Simulation-based methods for dynamic analyses of electrified powertrains

Abstract

Electrification of powertrains is an important step in reducing the emissions and fuel consumption of off-road machinery. Computer simulations of powertrains and vehicle dynamics have become an integral part of the design process. This study aims to improve modeling techniques to predict the dynamic behavior of electrified powertrains by adequately describing details at the system and component levels. Traditionally used powertrain models use simplified methods of simulating loads that are not sufficient to describe off-road machinery. Therefore, a co-simulation platform is presented for comparing the energy efficiency of electrified powertrains with dynamically simulated off-road machinery loads. At the component level, the ball bearing is a source of uncertainty in predicting the dynamic behavior of powertrains due to simplifications in conventional bearing modeling techniques. Therefore, a rotor-bearing modeling procedure is presented that takes into account the full bearing stiffness matrix, including cross-coupling terms and a three-dimensional finite element rotor model describing rotors of complex geometries with flexible components. This modeling technique considers realistic bearing mounting conditions like ball bearing arrangement and tilting of the loosely fitted bearing outer race.

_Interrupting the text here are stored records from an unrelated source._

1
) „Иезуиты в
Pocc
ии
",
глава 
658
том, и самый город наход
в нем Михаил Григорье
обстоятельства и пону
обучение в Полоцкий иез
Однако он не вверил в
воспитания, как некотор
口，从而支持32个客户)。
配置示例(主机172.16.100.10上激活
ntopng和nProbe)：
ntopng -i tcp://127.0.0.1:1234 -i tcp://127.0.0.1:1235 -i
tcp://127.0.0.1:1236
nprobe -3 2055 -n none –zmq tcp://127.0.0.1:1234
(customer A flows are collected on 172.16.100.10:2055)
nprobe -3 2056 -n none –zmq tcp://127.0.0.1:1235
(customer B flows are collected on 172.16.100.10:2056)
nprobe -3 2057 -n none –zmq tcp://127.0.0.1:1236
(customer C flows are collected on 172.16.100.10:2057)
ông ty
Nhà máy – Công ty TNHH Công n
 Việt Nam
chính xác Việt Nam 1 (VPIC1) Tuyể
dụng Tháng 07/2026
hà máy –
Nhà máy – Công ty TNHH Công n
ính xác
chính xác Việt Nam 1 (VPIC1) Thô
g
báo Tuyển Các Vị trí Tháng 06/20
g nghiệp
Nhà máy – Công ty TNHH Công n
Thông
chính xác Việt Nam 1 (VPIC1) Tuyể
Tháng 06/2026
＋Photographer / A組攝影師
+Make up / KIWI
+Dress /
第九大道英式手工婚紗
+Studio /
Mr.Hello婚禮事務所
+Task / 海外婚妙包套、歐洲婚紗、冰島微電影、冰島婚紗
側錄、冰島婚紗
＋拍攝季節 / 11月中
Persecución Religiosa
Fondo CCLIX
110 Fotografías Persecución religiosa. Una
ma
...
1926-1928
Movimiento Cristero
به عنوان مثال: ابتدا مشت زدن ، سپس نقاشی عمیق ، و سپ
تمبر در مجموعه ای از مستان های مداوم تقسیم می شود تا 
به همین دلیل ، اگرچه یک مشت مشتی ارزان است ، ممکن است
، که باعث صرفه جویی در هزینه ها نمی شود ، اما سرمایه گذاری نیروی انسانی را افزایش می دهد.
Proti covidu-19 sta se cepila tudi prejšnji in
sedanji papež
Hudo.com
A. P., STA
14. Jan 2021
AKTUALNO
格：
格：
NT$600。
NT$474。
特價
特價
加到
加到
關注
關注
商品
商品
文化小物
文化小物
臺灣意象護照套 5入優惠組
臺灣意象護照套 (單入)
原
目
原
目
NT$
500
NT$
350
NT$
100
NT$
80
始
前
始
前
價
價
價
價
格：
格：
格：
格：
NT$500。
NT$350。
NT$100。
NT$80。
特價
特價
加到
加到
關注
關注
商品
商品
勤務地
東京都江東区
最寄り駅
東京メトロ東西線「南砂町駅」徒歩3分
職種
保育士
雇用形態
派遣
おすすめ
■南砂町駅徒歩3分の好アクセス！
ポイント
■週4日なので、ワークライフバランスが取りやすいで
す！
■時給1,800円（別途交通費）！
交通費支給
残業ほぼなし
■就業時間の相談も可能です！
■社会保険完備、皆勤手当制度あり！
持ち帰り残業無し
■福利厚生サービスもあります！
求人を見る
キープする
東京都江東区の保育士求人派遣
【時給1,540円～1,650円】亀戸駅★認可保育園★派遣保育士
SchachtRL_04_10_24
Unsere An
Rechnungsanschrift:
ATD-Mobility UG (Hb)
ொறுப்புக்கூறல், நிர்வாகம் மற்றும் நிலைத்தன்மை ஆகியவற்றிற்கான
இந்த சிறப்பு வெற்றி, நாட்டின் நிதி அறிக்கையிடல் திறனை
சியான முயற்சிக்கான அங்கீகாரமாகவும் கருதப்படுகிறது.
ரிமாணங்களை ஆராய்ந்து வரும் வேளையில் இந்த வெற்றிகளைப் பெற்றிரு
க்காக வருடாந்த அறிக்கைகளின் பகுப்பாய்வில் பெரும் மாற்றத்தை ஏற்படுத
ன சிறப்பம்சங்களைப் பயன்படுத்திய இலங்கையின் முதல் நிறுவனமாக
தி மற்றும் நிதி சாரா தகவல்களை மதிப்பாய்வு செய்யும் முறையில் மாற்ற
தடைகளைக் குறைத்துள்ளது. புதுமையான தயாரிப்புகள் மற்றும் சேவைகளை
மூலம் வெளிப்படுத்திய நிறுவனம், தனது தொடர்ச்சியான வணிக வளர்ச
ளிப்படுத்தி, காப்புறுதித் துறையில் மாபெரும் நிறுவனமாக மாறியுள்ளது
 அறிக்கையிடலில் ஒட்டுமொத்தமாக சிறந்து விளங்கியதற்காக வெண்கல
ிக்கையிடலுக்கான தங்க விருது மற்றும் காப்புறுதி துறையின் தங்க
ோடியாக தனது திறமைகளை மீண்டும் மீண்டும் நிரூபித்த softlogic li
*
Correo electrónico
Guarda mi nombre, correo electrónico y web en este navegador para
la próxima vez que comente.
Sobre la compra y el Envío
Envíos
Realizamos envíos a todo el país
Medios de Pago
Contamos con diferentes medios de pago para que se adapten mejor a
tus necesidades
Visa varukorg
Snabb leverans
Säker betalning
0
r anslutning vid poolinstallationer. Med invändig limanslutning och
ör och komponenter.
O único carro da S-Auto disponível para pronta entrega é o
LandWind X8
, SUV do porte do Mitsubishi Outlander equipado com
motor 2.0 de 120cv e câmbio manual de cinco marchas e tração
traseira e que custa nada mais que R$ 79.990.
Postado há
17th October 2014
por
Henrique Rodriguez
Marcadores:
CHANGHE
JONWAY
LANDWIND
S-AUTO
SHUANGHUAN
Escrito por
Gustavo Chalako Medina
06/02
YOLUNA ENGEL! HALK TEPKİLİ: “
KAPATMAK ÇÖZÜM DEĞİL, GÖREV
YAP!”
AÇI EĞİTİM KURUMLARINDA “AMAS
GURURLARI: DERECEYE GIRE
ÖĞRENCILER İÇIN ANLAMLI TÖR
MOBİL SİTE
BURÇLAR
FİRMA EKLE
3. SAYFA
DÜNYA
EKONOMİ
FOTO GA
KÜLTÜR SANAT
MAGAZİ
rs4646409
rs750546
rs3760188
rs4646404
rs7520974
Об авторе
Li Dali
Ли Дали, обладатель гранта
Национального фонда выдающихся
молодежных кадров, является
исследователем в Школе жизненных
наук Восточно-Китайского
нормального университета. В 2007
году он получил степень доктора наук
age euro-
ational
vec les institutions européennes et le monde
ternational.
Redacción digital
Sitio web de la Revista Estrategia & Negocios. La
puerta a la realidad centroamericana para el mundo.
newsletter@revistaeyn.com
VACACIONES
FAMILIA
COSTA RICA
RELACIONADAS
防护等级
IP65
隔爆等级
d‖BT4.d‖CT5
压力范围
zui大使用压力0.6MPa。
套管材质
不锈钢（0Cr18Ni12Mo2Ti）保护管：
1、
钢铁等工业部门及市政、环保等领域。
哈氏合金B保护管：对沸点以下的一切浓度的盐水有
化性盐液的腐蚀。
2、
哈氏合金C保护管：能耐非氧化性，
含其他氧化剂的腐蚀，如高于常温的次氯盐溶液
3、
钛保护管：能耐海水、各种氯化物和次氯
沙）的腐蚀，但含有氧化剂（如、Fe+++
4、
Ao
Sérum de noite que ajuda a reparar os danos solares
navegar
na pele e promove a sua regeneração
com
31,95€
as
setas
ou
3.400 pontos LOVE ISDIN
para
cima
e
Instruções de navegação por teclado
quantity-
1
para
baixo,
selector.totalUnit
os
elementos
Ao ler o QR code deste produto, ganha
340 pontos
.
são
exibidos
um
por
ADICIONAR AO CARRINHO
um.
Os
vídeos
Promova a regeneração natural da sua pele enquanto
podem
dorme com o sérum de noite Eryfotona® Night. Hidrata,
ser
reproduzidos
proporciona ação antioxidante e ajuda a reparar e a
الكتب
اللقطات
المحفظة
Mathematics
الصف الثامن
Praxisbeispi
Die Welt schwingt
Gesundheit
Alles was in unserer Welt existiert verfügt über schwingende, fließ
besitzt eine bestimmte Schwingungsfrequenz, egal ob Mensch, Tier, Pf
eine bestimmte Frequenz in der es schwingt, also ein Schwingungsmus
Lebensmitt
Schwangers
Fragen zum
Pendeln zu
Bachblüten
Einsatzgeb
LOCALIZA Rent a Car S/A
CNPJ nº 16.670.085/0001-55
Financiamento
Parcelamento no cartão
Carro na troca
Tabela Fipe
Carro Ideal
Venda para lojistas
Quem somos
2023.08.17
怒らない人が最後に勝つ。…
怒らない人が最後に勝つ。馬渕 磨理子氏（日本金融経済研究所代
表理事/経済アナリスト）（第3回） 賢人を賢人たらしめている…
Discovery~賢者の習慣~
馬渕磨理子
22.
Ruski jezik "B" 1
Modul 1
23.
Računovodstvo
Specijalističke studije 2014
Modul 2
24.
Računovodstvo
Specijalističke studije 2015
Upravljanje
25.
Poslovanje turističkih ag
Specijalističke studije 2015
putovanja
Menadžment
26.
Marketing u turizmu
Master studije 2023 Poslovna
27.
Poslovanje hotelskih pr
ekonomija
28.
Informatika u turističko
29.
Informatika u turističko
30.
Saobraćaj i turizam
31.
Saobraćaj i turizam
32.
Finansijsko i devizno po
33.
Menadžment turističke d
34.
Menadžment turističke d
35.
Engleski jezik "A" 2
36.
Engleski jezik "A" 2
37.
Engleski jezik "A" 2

System-level simulations of hybrid electric powertrain configurations with various types of load coupling and transmission designs are investigated with a multibody tractor model to demonstrate the capabilities of the developed co-simulation platform. The standardized plowing work cycle of the Deutsche Landwirtschafts-Gesellschaft PowerMix and a human-operator-driven soil digging and dumping work cycle are used to simulate the dynamic traction and hydraulic implement loads of the tractor. The series-parallel topology of coupling the traction loads through a double planetary gearset transmission shows the lowest fuel and total energy consumption. The coupling of hydraulic implements with the battery saves fuel with a rapid depletion of the battery charge. Typically, the ball bearing supporting the electric machine in a powertrain is loosely fitted to the housing, causing a tilt of the bearing outer race in the gap. The results show reduced bearing stiffness due to such tilting misalignment. The critical speeds of the system decrease significantly, depending on bearing arrangement and misalignment. The results presented illustrate the advantages of eliminating simplifications in existing powertrain modeling practices.